Configure Personalizer learning loop
Important
Starting on the 20th of September, 2023 you won’t be able to create new Personalizer resources. The Personalizer service is being retired on the 1st of October, 2026.
Service configuration includes how the service treats rewards, how often the service explores, how often the model is retrained, and how much data is stored.
Configure the learning loop on the Configuration page, in the Azure portal for that Personalizer resource.
Planning configuration changes
Because some configuration changes reset your model, you should plan your configuration changes.
If you plan to use Apprentice mode, make sure to review your Personalizer configuration before switching to Apprentice mode.
Settings that include resetting the model
The following actions trigger a retraining of the model using data available upto the last 2 days.
- Reward
- Exploration
To clear all your data, use the Model and learning settings page.
Configure rewards for the feedback loop
Configure the service for your learning loop's use of rewards. Changes to the following values will reset the current Personalizer model and retrain it with the last 2 days of data.
Value | Purpose |
---|---|
Reward wait time | Sets the length of time during which Personalizer will collect reward values for a Rank call, starting from the moment the Rank call happens. This value is set by asking: "How long should Personalizer wait for rewards calls?" Any reward arriving after this window will be logged but not used for learning. |
Default reward | If no reward call is received by Personalizer during the Reward Wait Time window associated to a Rank call, Personalizer will assign the Default Reward. By default, and in most scenarios, the Default Reward is zero (0). |
Reward aggregation | If multiple rewards are received for the same Rank API call, this aggregation method is used: sum or earliest. Earliest picks the earliest score received and discards the rest. This is useful if you want a unique reward among possibly duplicate calls. |
After changing these values, make sure to select Save.
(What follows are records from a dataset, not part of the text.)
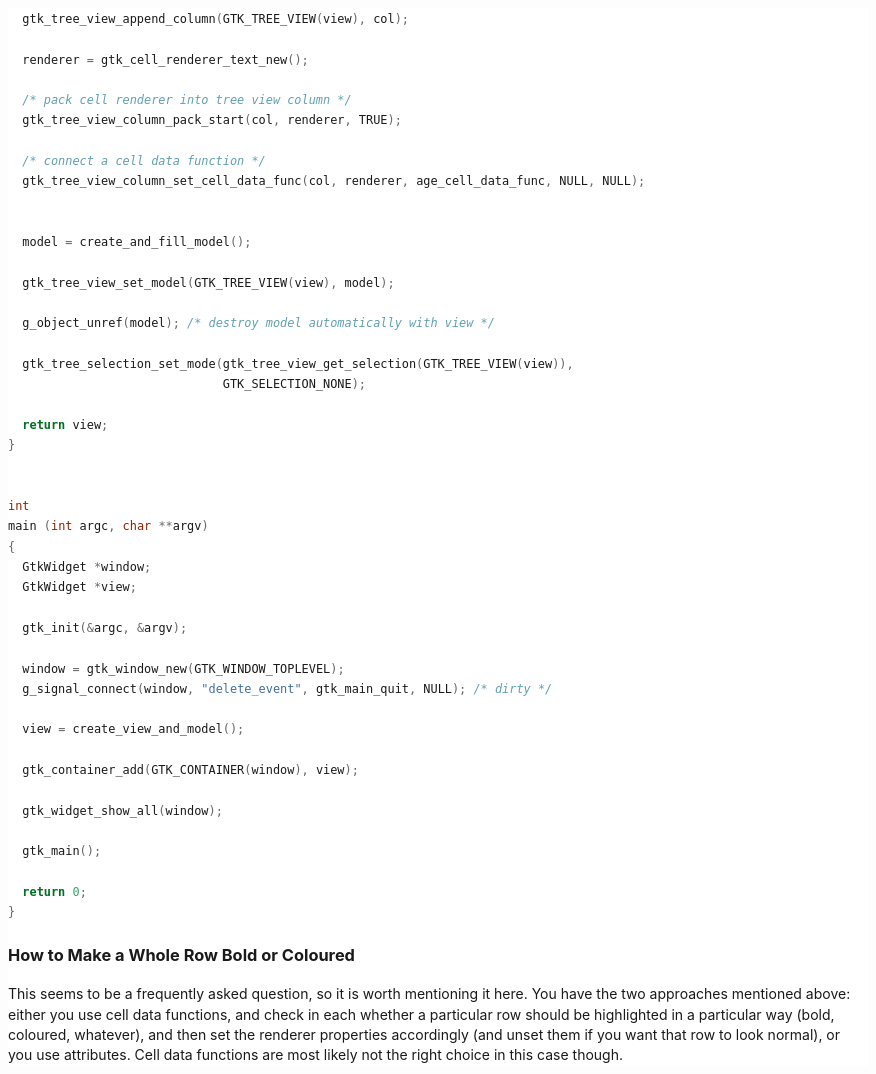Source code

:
 ```c
  gtk_tree_view_append_column(GTK_TREE_VIEW(view), col);

  renderer = gtk_cell_renderer_text_new();

  /* pack cell renderer into tree view column */
  gtk_tree_view_column_pack_start(col, renderer, TRUE);

  /* connect a cell data function */
  gtk_tree_view_column_set_cell_data_func(col, renderer, age_cell_data_func, NULL, NULL);


  model = create_and_fill_model();

  gtk_tree_view_set_model(GTK_TREE_VIEW(view), model);

  g_object_unref(model); /* destroy model automatically with view */

  gtk_tree_selection_set_mode(gtk_tree_view_get_selection(GTK_TREE_VIEW(view)),
                              GTK_SELECTION_NONE);

  return view;
}


int
main (int argc, char **argv)
{
  GtkWidget *window;
  GtkWidget *view;

  gtk_init(&argc, &argv);

  window = gtk_window_new(GTK_WINDOW_TOPLEVEL);
  g_signal_connect(window, "delete_event", gtk_main_quit, NULL); /* dirty */

  view = create_view_and_model();

  gtk_container_add(GTK_CONTAINER(window), view);

  gtk_widget_show_all(window);

  gtk_main();

  return 0;
}
```

### How to Make a Whole Row Bold or Coloured

This seems to be a frequently asked question, so it is worth mentioning it
here. You have the two approaches mentioned above: either you use cell data
functions, and check in each whether a particular row should be highlighted
in a particular way (bold, coloured, whatever), and then set the renderer
properties accordingly (and unset them if you want that row to look normal),
or you use attributes. Cell data functions are most likely not the right
choice in this case though.
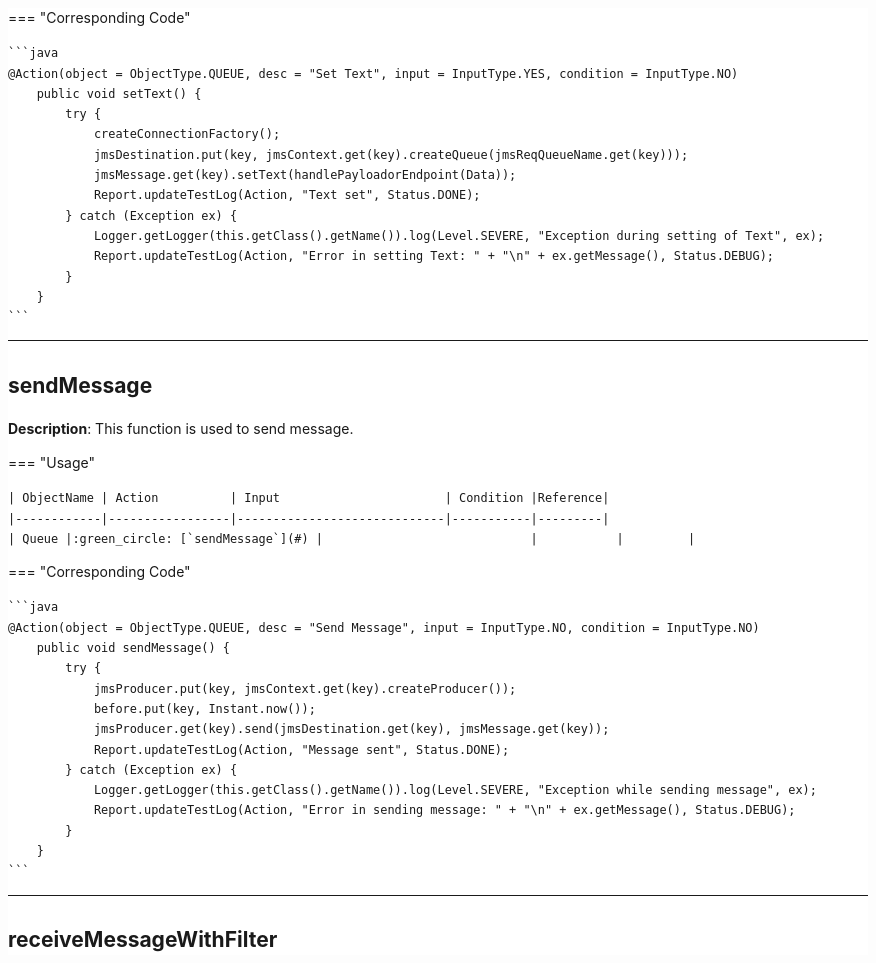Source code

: === "Corresponding Code"

    ```java
    @Action(object = ObjectType.QUEUE, desc = "Set Text", input = InputType.YES, condition = InputType.NO)
        public void setText() {
            try {
                createConnectionFactory();
                jmsDestination.put(key, jmsContext.get(key).createQueue(jmsReqQueueName.get(key)));
                jmsMessage.get(key).setText(handlePayloadorEndpoint(Data));
                Report.updateTestLog(Action, "Text set", Status.DONE);
            } catch (Exception ex) {
                Logger.getLogger(this.getClass().getName()).log(Level.SEVERE, "Exception during setting of Text", ex);
                Report.updateTestLog(Action, "Error in setting Text: " + "\n" + ex.getMessage(), Status.DEBUG);
            }
        }
    ```


-----------------------------

## **sendMessage**

**Description**: This function is used to send message.

=== "Usage"

    | ObjectName | Action          | Input                       | Condition |Reference|
    |------------|-----------------|-----------------------------|-----------|---------|
    | Queue |:green_circle: [`sendMessage`](#) |                             |           |         |

=== "Corresponding Code"

    ```java
    @Action(object = ObjectType.QUEUE, desc = "Send Message", input = InputType.NO, condition = InputType.NO)
        public void sendMessage() {
            try {
                jmsProducer.put(key, jmsContext.get(key).createProducer());
                before.put(key, Instant.now());
                jmsProducer.get(key).send(jmsDestination.get(key), jmsMessage.get(key));
                Report.updateTestLog(Action, "Message sent", Status.DONE);
            } catch (Exception ex) {
                Logger.getLogger(this.getClass().getName()).log(Level.SEVERE, "Exception while sending message", ex);
                Report.updateTestLog(Action, "Error in sending message: " + "\n" + ex.getMessage(), Status.DEBUG);
            }
        }
    ```
------------------------------------------

## **receiveMessageWithFilter**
Configure exploration to allow the learning loop to adapt
Personalization is able to discover new patterns and adapt to user behavior changes over time by exploring alternatives instead of using the trained model's prediction. The Exploration value determines what percentage of Rank calls are answered with exploration.
Changes to this value will reset the current Personalizer model and retrain it with the last 2 days of data.
After changing this value, make sure to select Save.
Configure model update frequency for model training
The Model update frequency sets how often the model is trained.
Frequency setting | Purpose |
---|---|
1 minute | One-minute update frequencies are useful when debugging an application's code using Personalizer, doing demos, or interactively testing machine learning aspects. |
15 minutes | High model update frequencies are useful for situations where you want to closely track changes in user behaviors. Examples include sites that run on live news, viral content, or live product bidding. You could use a 15-minute frequency in these scenarios. |
1 hour | For most use cases, a lower update frequency is effective. |
After changing this value, make sure to select Save.
Data retention
Data retention period sets how many days Personalizer keeps data logs. Past data logs are required to perform offline evaluations, which are used to measure the effectiveness of Personalizer and optimize Learning Policy.
After changing this value, make sure to select Save.